Dixon wanted to do more to be a part of local politics and entered the arena of political activism when she decided to lead the PTA of her youngest son’s school to raise funds for activities like school field trips and socials as well as maintenance fees for the school library but it required a lot of effort to financially recover after the school had been robbed twice. Since the school was classified as a Title I school where many of the students came from low-income families, there was a massive gap according to Dixon when it came to the courses being offered and the commitment of faculty members. As she got more involved, she was able to witness more inequities. For instance, one summer they had a loss of 30 educators and every administrator they had. “The teachers were just fleeing and there was no stability. The quality of education had declined significantly over the ten years since the middle school had been built and more and more parents started enrolling their children in charter schools.” Although Dixon initially thought that her experience serving in the PTA would at most involve her to make some cupcakes and hold fundraisers, she stated that the impact it had on her was much bigger and influenced her to run for the LISD School Board.

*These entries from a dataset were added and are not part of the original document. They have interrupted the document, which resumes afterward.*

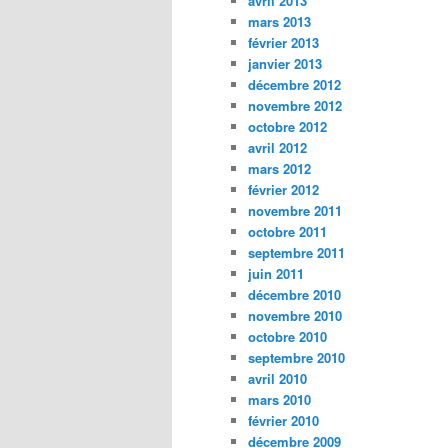
avril 2013
mars 2013
février 2013
janvier 2013
décembre 2012
novembre 2012
octobre 2012
avril 2012
mars 2012
février 2012
novembre 2011
octobre 2011
septembre 2011
juin 2011
décembre 2010
novembre 2010
octobre 2010
septembre 2010
avril 2010
mars 2010
février 2010
décembre 2009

As someone with a limited political background, Dixon stated that running for office, especially for the first time, was difficult. “I learned a lot of things the hard way, but I am so grateful for the experiences I had because they allowed me to make smarter choices and be more fearless the second time I ran.” As an African-American woman who had to run in a very conservative area, Dixon describes that she faced a lot of racism and fear mongering. “Any time you run, you want to win or lose solely based on your merits and you shouldn’t feel at a disadvantage because of your race or gender, which are two things you have no control over.” However, Dixon chooses to fight these challenges and stated “I might not get to see any of the changes that I am fighting for in my lifetime, but my hope is that my children will get to see that change and that all of our children will get to see that change. We’ve got to fight, and we’ve got to fight for each other.” Being a mother has affected her views more than anything else. “When you are a mother, you want the world to be accepting of your children and you want a world which allows them to fully take advantage of their opportunities. I have two African-American sons and we live in a world where we see African-American men being disproportionately murdered and incarcerated and what parent would not want to make a better tomorrow for their kids?”

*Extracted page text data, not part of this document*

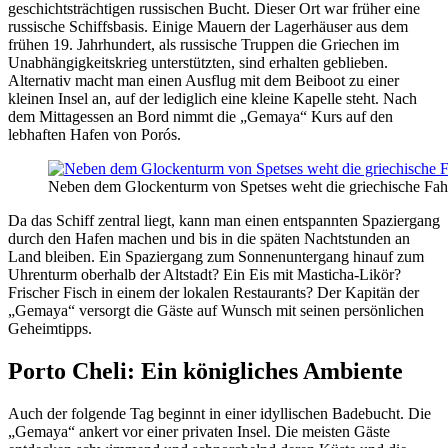
geschichtsträchtigen russischen Bucht. Dieser Ort war früher eine
russische Schiffsbasis. Einige Mauern der Lagerhäuser aus dem
frühen 19. Jahrhundert, als russische Truppen die Griechen im
Unabhängigkeitskrieg unterstützten, sind erhalten geblieben.
Alternativ macht man einen Ausflug mit dem Beiboot zu einer
kleinen Insel an, auf der lediglich eine kleine Kapelle steht. Nach
dem Mittagessen an Bord nimmt die „Gemaya“ Kurs auf den
lebhaften Hafen von Porós.
Neben dem Glockenturm von Spetses weht die griechische Fah
Da das Schiff zentral liegt, kann man einen entspannten Spaziergang
durch den Hafen machen und bis in die späten Nachtstunden an
Land bleiben. Ein Spaziergang zum Sonnenuntergang hinauf zum
Uhrenturm oberhalb der Altstadt? Ein Eis mit Masticha-Likör?
Frischer Fisch in einem der lokalen Restaurants? Der Kapitän der
„Gemaya“ versorgt die Gäste auf Wunsch mit seinen persönlichen
Geheimtipps.
Porto Cheli: Ein königliches Ambiente
Auch der folgende Tag beginnt in einer idyllischen Badebucht. Die
„Gemaya“ ankert vor einer privaten Insel. Die meisten Gäste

What’s next for Dixon is serving as the Chair of Education Initiative for the DFW NAACP and she has also joined an organization called IGNITE to mentor other young women interested in politics. Her advice to anyone interested in pursuing politics is this. “Be bold and do it. You’re going to get hurt but you are tough, tougher than you can ever imagine. Just have a strong support system and make sure to take care of yourself. You cannot pour from an empty vessel and self-care is the only way you can keep yourself as genuine and enthusiastic to serve your role and actively engage in political activism.”